Western blot (WB) and co-immunoprecipitation (co-IP) assays were performed as described before [34]. Actin was used as a loading control for WB, whereas co-IPs were normalized with the antibody used to pull down. Non-immune serum (NIS) was used as a negative control for IPs while total cells lysate as a positive control. See Supplementary Table 1 for antibodies used. IGF-I in serum and tissues was determined using a species-specific ELISA (R&D Systems, USA), as described in detail elsewhere [35]. E2 was evaluated in serum by ELISA (Enzo Life Sciences, USA), following the manufacturer´s instructions. Blood was collected from the heart after pentobarbital anesthesia before trans-cardiac perfusion.

Endothelial cell cultures

Endothelial cells were obtained as follows: female mice (2 or 9 month-old) were euthanized by C02 exposure; the head was removed, immersed in 70% ethanol and transferred to a Petri dish with cool sterile phosphate-buffered saline (PBS; pH 7.4). The brain was removed under sterile conditions and stored on ice with DMEM/F12+10% FBS+penicillin/antimycotic until dissected. Dissection was carried out in cool sterile PBS (pH 7.4) as follows: meninges were removed and discarded; the clean brain tissue was placed on ice in DMEM /F12+10% FBS+ penicillin/antimycotic, cut with a scalpel into small pieces (for no longer than 1 min), and the pieces transferred to a 50 ml Falcon tube with 25 ml of enzymatic medium.
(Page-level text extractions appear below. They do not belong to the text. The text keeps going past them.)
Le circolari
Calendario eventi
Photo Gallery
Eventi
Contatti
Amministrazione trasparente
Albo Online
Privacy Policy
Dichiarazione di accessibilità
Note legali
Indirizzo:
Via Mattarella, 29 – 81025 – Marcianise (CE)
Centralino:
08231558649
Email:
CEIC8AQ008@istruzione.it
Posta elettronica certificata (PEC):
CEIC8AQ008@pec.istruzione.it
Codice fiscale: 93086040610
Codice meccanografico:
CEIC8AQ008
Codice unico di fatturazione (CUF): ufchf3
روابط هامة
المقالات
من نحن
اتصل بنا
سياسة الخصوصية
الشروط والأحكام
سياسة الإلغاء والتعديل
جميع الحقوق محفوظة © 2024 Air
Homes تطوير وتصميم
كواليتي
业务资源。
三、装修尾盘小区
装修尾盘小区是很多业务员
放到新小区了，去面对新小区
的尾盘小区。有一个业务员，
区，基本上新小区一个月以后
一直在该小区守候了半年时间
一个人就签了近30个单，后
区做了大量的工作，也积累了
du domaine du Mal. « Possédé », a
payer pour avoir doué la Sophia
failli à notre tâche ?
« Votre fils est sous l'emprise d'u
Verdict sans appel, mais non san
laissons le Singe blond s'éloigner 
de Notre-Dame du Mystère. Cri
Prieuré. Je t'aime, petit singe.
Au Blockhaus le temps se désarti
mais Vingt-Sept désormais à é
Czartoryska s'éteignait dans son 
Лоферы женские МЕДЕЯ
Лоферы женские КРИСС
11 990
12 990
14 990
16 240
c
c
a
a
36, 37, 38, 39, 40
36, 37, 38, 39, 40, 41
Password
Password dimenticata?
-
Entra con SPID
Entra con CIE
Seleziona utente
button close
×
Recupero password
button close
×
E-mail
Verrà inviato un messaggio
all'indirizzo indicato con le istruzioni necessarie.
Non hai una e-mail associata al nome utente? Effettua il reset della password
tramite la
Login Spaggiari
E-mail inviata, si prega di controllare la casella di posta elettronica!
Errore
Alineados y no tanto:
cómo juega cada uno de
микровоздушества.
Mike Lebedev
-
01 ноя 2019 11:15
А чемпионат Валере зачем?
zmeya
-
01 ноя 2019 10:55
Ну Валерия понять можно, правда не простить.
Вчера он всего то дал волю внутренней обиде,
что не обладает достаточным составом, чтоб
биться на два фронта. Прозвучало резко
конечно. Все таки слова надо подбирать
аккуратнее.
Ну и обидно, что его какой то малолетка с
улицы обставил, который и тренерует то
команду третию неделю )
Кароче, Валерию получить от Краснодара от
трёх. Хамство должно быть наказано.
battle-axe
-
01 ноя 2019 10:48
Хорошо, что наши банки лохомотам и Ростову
The enzymatic medium (previously filtered with a 0.2 μm membrane) consisted of 45000 units of collagenase II (Gibco 17101-015) diluted in 25 ml of PBS + 1% BSA and 25 μl of 1M CaCl2 and 25 μl of 1M MgCl2. Pieces were incubated 2h at 37 0C and then passed through a 20G needle 3-4 times. The resulting mixture was pipetted through a 70 μm disposable cell strainer into a fresh 50 ml tube. Cells were centrifuged at 1300 rpm for 5 min at 40C, the supernatant aspirated and the pellet re-suspended in 25 ml of sterile PBS + 0.1% BSA and again centrifuged at 1300 rpm for 5 min at 40C. The resulting pellet was re-suspended in 1 ml sterile PBS + 0.1% BSA and human endothelial medium plus 20% FBS, 1 μg/ml hydrocortisone, 4 μg/ml puromycin and antibiotic/antimycotic were added. Cells were plated in plates coated with collagen IV/fibronectin and washed with PBS before seeding. The next day, medium was aspirated, cells washed with PBS and the medium replaced with growth medium (DMEM/F12 plus 20% FBS, 1 μg/ml hydrocortisone, 2 ng/ml bFGF, 0.1 mg/ml Cow Brain Extract and penicillin/antimycotic). Medium was then replaced every 2 days.

Biotinylated IGF-I uptake

Endothelial cells obtained from 2 or 9-month old female mice were washed with PBS and serum-free DMEM/F12 without red phenol was added. Three hours later, either 1 nM 17β-estradiol (Sigma, USA), 1 nM PPT (Tocris,USA), or 1 nM DPN, an ERβ agonist (Tocris, USA) were added (or equivalent dose of DMSO in control wells), and 2 hours later biotinylated IGF-I (bIGF-I, IbmH, Germany, 0.2 µg/ml) was added. One hour later, cells were lysed and processed for WB.

qPCR

RNA from endothelial cells was extracted with TRIZOL (Life Technologies, USA) following the manufacturer’s protocol using TaqMan probes. Reactions were performed in an ABI PRISM® 7000 Sequence Detection System. The mRNA levels were normalized with 18sRNA. Primer sequences are shown in Supplementary Table 2.

Statistical analysis

Statistical analysis was performed using GraphPad Prism 5 software (San Diego, CA, USA). All results are shown as mean ± s.e.m. After testing for normal distribution, for single comparisons we used Student’s t-test and for multiple comparisons one or two-way analysis of variance plus Bonferroni’s test. Probability values <0.05 were considered significant.